EXTRACT PROVIDED:
........

Three weeks into the future, to be exact. That’s how far ahead the state Department of Public Health plans its base amount of COVID-19 vaccines available for distribution through Hartford HealthCare and other providers across Connecticut.
Arlia, the Senior Director of System Pharmacy at Hartford HealthCare, and his team use that information to create the number of weekly available vaccine appointments at HHC’s 29 vaccine sites. It also has to account for vaccines set aside for specific demographics the state has designated as a priority.
“Each week we have a conversation with the Department of Public Health, and they tell us how many doses we will have,” he said. “We currently have a baseline allocation of 6,800 doses per week, and this goes three weeks out. So we create our appointment plan based on that.

........

SUPPLIED MATERIAL:

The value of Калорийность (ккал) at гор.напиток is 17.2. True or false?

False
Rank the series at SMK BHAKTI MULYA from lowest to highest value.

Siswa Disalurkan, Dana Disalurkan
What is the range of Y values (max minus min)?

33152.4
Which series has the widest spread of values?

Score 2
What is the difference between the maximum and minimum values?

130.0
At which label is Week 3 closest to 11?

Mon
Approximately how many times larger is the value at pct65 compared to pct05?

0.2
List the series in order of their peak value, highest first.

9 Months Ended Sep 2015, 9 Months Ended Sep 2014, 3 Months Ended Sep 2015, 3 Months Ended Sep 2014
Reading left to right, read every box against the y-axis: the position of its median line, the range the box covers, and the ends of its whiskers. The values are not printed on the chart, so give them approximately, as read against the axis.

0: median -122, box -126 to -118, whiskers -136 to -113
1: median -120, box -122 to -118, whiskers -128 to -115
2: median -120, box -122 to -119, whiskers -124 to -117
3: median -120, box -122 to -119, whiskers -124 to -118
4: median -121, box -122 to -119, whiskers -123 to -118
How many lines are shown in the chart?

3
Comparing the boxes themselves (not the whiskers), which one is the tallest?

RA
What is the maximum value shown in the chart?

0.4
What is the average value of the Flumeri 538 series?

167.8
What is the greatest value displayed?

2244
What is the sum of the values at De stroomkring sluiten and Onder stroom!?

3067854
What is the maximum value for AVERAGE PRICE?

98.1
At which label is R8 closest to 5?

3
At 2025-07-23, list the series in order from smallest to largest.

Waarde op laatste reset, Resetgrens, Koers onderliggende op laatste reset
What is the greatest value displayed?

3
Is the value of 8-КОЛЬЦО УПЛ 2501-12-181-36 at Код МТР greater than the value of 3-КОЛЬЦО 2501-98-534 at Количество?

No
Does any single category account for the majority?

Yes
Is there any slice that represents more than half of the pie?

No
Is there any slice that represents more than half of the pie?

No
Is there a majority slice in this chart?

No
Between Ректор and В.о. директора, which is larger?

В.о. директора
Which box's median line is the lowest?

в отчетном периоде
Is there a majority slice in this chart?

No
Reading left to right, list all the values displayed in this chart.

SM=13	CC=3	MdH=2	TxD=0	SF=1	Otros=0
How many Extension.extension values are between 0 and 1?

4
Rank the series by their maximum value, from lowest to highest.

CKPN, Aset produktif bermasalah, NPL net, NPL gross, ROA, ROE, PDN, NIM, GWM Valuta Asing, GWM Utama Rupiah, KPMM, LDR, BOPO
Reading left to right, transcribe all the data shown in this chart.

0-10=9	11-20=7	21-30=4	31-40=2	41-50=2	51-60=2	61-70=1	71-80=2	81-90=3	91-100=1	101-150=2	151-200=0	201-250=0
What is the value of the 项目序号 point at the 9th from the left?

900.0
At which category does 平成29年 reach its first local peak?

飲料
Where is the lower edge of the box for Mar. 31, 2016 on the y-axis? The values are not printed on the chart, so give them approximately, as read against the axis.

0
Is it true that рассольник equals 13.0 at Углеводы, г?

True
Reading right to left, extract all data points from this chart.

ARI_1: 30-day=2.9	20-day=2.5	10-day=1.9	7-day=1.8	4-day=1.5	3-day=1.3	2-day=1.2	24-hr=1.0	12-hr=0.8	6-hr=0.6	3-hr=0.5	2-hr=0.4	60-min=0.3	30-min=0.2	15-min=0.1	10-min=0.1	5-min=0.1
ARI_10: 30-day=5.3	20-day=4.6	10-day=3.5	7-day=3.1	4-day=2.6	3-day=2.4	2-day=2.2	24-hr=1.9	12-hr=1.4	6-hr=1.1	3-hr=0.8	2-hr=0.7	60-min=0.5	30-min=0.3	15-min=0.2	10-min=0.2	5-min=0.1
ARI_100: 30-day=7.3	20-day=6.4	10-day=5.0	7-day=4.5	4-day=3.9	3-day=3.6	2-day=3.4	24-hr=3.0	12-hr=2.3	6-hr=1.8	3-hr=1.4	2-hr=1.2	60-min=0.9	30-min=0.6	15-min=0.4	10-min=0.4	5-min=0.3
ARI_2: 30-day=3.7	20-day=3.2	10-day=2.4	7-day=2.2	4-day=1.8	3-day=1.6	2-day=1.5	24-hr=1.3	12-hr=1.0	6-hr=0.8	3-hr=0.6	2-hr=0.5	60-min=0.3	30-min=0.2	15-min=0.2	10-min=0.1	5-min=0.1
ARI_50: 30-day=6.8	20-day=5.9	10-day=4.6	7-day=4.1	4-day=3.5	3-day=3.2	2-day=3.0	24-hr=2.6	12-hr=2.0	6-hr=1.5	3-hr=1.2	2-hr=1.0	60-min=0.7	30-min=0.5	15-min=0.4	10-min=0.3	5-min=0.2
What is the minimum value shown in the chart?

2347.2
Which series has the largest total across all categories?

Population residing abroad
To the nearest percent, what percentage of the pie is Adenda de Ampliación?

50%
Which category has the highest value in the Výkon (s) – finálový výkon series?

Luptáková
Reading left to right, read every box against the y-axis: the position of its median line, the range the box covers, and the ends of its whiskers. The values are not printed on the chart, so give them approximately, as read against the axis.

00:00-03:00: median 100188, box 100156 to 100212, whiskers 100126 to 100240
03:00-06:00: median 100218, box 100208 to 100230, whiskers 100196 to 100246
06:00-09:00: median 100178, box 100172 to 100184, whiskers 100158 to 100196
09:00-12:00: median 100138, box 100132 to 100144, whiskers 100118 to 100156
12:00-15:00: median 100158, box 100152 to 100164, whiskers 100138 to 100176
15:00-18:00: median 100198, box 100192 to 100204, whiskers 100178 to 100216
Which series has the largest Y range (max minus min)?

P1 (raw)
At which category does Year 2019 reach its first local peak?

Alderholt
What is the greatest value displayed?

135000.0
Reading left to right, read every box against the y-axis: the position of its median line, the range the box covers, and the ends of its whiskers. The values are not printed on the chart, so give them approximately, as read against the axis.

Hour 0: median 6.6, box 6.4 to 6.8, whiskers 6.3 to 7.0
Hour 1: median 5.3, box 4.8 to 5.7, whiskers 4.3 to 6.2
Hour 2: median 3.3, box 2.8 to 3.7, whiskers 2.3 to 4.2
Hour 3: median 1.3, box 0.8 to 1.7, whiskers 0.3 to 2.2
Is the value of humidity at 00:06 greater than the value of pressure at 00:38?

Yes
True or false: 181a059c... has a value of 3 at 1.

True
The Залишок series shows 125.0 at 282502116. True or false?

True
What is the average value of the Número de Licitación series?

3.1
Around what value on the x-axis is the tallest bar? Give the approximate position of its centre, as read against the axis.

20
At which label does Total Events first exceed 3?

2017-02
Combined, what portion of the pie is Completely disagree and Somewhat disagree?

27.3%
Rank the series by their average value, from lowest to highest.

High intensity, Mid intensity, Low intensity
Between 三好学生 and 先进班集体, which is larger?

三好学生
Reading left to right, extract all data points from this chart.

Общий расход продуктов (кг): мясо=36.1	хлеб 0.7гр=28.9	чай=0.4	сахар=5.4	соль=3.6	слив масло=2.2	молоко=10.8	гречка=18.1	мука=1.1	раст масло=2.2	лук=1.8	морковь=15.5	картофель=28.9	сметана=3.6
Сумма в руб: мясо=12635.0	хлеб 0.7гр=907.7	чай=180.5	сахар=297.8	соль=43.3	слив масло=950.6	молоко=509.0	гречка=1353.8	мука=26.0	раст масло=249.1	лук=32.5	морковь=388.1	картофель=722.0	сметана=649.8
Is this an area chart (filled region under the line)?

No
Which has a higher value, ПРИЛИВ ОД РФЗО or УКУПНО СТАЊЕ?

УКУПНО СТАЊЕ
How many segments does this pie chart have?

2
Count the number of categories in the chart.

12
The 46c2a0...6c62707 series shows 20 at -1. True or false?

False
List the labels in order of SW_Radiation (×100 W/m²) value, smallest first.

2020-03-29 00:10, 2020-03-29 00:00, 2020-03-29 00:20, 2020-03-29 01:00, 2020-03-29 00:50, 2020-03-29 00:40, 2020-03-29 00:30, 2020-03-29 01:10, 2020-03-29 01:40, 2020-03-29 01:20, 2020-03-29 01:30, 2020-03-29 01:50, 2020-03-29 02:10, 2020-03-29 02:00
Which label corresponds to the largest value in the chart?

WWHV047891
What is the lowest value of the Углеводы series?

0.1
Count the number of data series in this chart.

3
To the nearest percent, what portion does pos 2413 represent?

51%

........

WORK REQUEST 1:
In the vaccine planning text, what baseline number of doses per week does Hartford HealthCare currently receive?
WORK REQUEST 2:
Translate this sentence from the vaccine planning text into Spanish: "It also has to account for vaccines set aside for specific demographics the state has designated as a priority."
WORK REQUEST 3:
Continue the text on Connecticut's COVID-19 vaccine planning from its last sentence.

ANSWER SECTION 1:
6,800 doses per week.

ANSWER SECTION 2:
También tiene que tener en cuenta las vacunas reservadas para grupos demográficos específicos que el estado ha designado como prioritarios.

ANSWER SECTION 3:
“But it’s a weekly conversation,” he added, “and there is often the opportunity to obtain more (doses). Now, they might be for a targeted group, like right now the state has asked us to vaccinate teachers, but other times it might be for towns that have a low vaccine rate, or an area where accessibility is a concern. But sometimes, it’s simply more doses, and we can add more appointments for the eligible public.”
For example, Arlia said, on Sunday the state emailed him that there was a batch of vaccines available from a pharmacy that wasn’t going to be able to use all of its allotment.
“They told us we could go pick up this 1,100 doses of the Pfizer vaccine, and so we were able to open up 1,100 more appointments for this week, because we suddenly had extra doses.”
It’s the fluidity of the vaccine supply that leads Arlia to always counsel people to “keep trying. If you have been unable to get an appointment, I tell everyone, just keep checking. Because it can change from day to day.”
Of the base allocation each week, 25 percent is set aside for:
- Disadvantaged communities identified by the state by ZIP code.
- The statewide 2-1-1 system.
- Hartford HealthCare’s mobile vaccine vans, three of which travel the state reaching hard-to-reach demographics like the homeless and those in rural areas.
The rest goes into the HHC vaccine system, which supplies 22 regular sites and seven mega-sites across Connecticut.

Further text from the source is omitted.